Strategi.id - Deklarasi Pembentukan Himpunan Pengkaji Teknis Indonesia

Strategi.id – Penyelenggaraan bangunan gedung harus dilakukan secara tertib administratif dan teknis untuk menjamin keandalan bangunan gedung. Acara Deklarasi Pembentukan HIPTI dilaksanakan di ICE BSD City, Tanggerang. Rabu, 20 Maret 2019.

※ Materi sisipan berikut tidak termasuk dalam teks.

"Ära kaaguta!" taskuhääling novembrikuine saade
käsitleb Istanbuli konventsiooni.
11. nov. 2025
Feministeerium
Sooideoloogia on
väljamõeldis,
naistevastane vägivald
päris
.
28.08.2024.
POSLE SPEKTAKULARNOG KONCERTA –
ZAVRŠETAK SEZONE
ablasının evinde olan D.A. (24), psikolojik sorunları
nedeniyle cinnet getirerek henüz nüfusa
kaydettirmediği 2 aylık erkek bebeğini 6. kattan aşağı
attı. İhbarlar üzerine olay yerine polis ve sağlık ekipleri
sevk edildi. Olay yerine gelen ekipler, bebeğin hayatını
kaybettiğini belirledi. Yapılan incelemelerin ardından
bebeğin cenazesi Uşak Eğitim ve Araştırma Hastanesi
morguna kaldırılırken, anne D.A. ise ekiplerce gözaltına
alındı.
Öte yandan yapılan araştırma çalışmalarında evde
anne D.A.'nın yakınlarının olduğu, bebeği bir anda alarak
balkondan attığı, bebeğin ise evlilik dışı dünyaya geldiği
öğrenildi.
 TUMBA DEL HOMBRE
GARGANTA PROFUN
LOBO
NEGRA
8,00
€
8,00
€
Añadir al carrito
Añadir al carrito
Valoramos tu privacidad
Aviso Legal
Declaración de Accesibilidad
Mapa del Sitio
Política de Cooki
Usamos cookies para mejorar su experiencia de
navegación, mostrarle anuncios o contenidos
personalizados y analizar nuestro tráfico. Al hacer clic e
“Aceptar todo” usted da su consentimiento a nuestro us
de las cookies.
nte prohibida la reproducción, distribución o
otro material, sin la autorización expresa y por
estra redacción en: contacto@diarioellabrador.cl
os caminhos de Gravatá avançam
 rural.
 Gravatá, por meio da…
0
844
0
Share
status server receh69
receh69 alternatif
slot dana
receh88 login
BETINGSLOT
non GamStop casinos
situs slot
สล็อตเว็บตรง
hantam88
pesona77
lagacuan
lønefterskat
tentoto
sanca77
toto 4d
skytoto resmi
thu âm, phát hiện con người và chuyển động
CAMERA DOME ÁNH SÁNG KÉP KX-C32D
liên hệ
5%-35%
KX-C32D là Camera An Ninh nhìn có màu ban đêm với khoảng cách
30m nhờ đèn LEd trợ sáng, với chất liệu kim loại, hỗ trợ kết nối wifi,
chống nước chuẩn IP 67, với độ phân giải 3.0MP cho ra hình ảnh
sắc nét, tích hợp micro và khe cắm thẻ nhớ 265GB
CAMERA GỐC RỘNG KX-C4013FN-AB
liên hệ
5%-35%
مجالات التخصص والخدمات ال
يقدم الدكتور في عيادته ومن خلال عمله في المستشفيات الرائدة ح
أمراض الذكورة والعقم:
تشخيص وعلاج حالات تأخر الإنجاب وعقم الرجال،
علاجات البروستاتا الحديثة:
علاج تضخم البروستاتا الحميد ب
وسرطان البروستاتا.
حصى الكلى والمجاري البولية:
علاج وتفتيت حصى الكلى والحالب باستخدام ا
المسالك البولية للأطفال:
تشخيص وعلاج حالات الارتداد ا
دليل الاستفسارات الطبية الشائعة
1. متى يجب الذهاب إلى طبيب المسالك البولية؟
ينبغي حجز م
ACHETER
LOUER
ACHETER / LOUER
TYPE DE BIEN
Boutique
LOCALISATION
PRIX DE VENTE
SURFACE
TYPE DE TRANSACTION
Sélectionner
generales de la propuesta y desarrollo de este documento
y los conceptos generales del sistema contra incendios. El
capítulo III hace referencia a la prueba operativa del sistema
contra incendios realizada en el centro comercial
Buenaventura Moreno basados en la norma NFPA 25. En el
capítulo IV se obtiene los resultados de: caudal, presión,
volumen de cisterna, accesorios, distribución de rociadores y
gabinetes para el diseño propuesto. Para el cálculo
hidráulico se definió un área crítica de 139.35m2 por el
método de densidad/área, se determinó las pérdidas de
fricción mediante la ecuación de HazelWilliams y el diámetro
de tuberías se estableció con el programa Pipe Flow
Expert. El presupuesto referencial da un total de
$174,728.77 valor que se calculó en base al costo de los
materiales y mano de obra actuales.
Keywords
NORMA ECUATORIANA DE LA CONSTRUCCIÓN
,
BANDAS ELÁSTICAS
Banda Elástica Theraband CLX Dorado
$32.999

Berdasarkan UU Nomor 28 Tahun 2002, PP Nomor 36 Tahun 2005, dan Permen PUPR Nomor 27 Tahun 2018, telah diatur bahwa SLF (Sertifikat Laik Fungsi Bangunan Gedung) merupakan sertifikat yang menyatakan kelaikan fungsi bangunan gedung berdasarkan hasil pemeriksaan, yang salah satunya dilakukan oleh Pengkaji Teknis.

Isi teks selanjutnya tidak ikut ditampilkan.